Steam canning is usually always fastest as a process overall, when water bathing (which it’s an equivalent to) is a choice.
That being said, see discussion here.
So salt isn’t need to make my tomato products safe?
Salt plays 0 — zero, as in zippity doo dah — role in the safety of those products.
Barb Ingham at the University of Wisconsin Extension says,
You may safely reduce or eliminate salt in all home canned tomato recipes.” [4]Ingham, Barbara. Home Canning: Can I Make Substitutions Safely? University of Wisconsin Extension. 23 June 2015. Accessed June 2016 at https://bayfield.uwex.edu/2015/06/23/play-it-safe-changes-and-substitutions-to-home-food-processing-recipes.
If I acidified my tomato sauce, why do I still have to process the jar?
Many moulds are also resistant – note how many unprocessed jars of “high-acid” jams go mouldy. Moulds grow seen and unseen, and when they do, they lower the acidity. Lower the acidity level enough, and the botulism spores that had been held neutralized by it can now spring to life.
Consequently, modern canning of water-bathed tomato products employs the dual process of acidity and processing to ensure a safe, quality product
The processing ensures that no mould spores can play a helping hand to botulism spores.
Incidentally, there are some other nasties that also don’t mind acidity. Some strains of listeria and salmonella have been noted in labs to be resistant at times to acidity.
But in processing the jar to kill off any mould spores that might aid botulism spores, they are also killed off.
See how treating for the “big B” really does take care of everything?
Someone on the Internet said all this fuss with tomatoes was unnecessary
Just “bottling” tomatoes without processing the sealed jars killed two people in 1974.

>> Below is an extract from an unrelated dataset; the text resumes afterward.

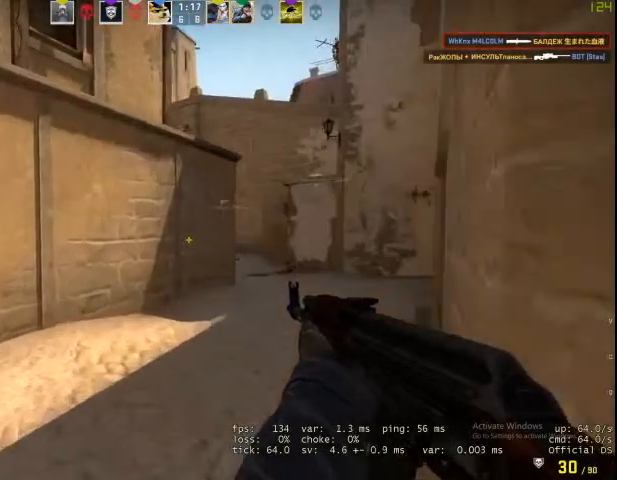
{"keys": ["d", "w"], "mouse": [], "events": [[267, "d", "down"]]}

…early in 1974 there were two deaths from botulism poisoning traced directly to home-canned tomatoes and tomato juice…. Meanwhile the public health officers discovered what actually allowed the spores of C. botulinum to make the toxin that killed the victims. Common bacteria or molds grew in the food in the jars and thereby reduced the acidity because the natural acid in the tomatoes was metabolized by the micro-organisms as they grew and developed. It was established after compassionate, but thorough, investigation that these bacteria or molds survived either because the tomatoes were canned by the discredited open-kettle method, or entered under the lid of a jar that wasn’t adequately sealed. Inadequate processing is virtually always the cause of food poisoning that develops during shelf life.” [5] Hertzberg, Ruth; Greene, Janet; Vaughan, Beatrice (2010-05-25). Putting Food By: Fifth Edition (p. 119-120). Penguin Publishing Group. Kindle Edition.
In 1999, an unprocessed jar of tomatoes sent six people in Toronto, Canada to the hospital with botulism, including a visiting parish priest from Italy. [6] BC Centre for Disease Control. Botulism in British Columbia: The RISK of Home-Canned Products. January 2015.
Conclusion
Home canning safe, quality ,healthy tomato products really is very easy now.
They’ve got the science all worked out.
Just follow a tested recipe or procedure from a reputable source.
There are enough tested recipes for canning tomatoes to keep you hopping for the next five years if you start trying to work through them now.
So don’t worry: you know now what the issues are, and how they are dealt with. So relax and get busy!